WASHINGTON: The United States Senator and Chairman of the Senate Committee on Armed Services, John McCain has asked Washington, Islamabad and Kabul to settle their differences and concentrate more on fighting terrorists in unison, their common enemy.

While giving his opinion in The Financial Times, McCain said during his recent visit to Pakistan and Afghanistan earlier in July, he was convinced that the US mission in Afghanistan was tougher without Pakistan’s assistance because the very mission in Afghanistan remained urgent and the same as it was at the start of it in 2001.

“The sooner the US, Pakistan and Afghanistan get down to the business of fighting their common terrorist enemies together, no matter where they hide, the better off the nations, the region and the world will be,” the senator said in the opinion piece.

McCain was in Pakistan on July 4 where he met civil-military leadership to discuss counter terrorism efforts in the region. He was also given a brief over the ongoing military offensive Zarb-e-Azb against militants when he visited Miramshah in the North Waziristan agency, once a militant stronghold.

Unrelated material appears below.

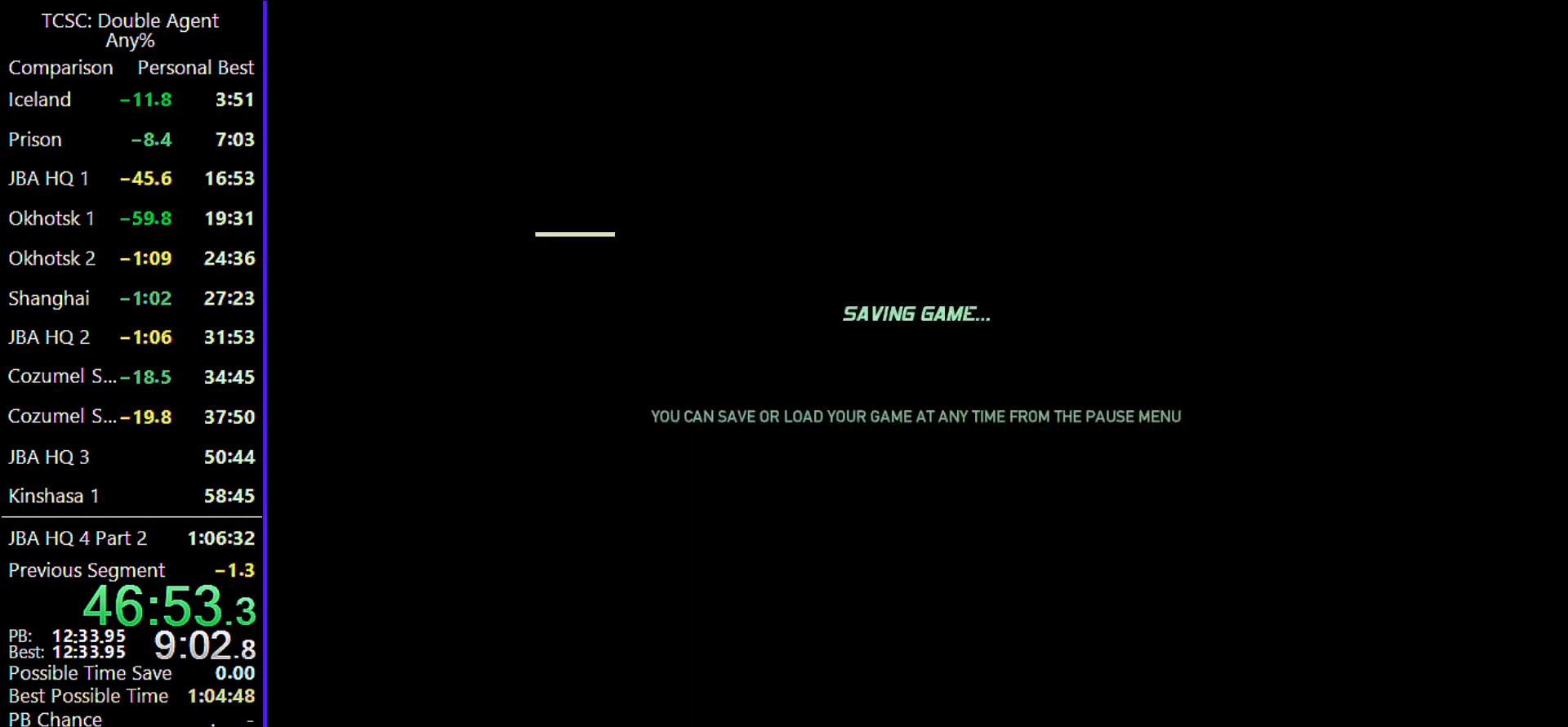
{"keys": ["w"], "mouse": [], "events": [[367, "mouse_wheel", "down"], [433, "mouse_wheel", "up"]]}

Chairman of the Senate Committee on Armed Services also paid an annual visit to Afghanistan to meet US military commanders and troops.

He wrote the visit confirmed that “the US mission in Afghanistan was the same today as it was in 2001: to disrupt and defeat terrorist networks that seek to attack its interests and homeland and to deny them safe haven. That mission remains urgent, and it is unfortunately not over yet.”

The US senator observed that Pakistan was impossible to ignore if the US wanted success in their mission and security of its troops in Afghanistan.

McCain’s visit also convinced him that “the strategic imperative for improved relations between the US and Pakistan is clear – for the safety of American troops and the success of their mission in Afghanistan, for the stability of the region and for the national security of both Pakistan and the US.”

He confirmed that the US-Pakistan relationship has been strained and limitations on US assistance to Pakistan and congressional reluctance to approve subsidies for the sale of defence articles added to tensions between the two countries.

“Despite this and other recent difficulties, the US and Pakistani leaders cannot allow ambivalence and suspicion to fester. Common interests in counter terrorism, nuclear security and regional stability are too important and too urgent,” he wrote and added, “To achieve real progress, the US must make clear its enduring commitment to Pakistan’s stability and economic growth.”

The US senator also urged Pakistan to take actions against the Afghan Taliban, the Haqqani network, Lashkar-e-Taiba and Jaish-e-Mohammad.

“This will be difficult for Pakistan. It will require political will and entail a costly sacrifice in blood and treasure. That is why there will be sceptics in the country opposed to decisive efforts to defeat extremism.”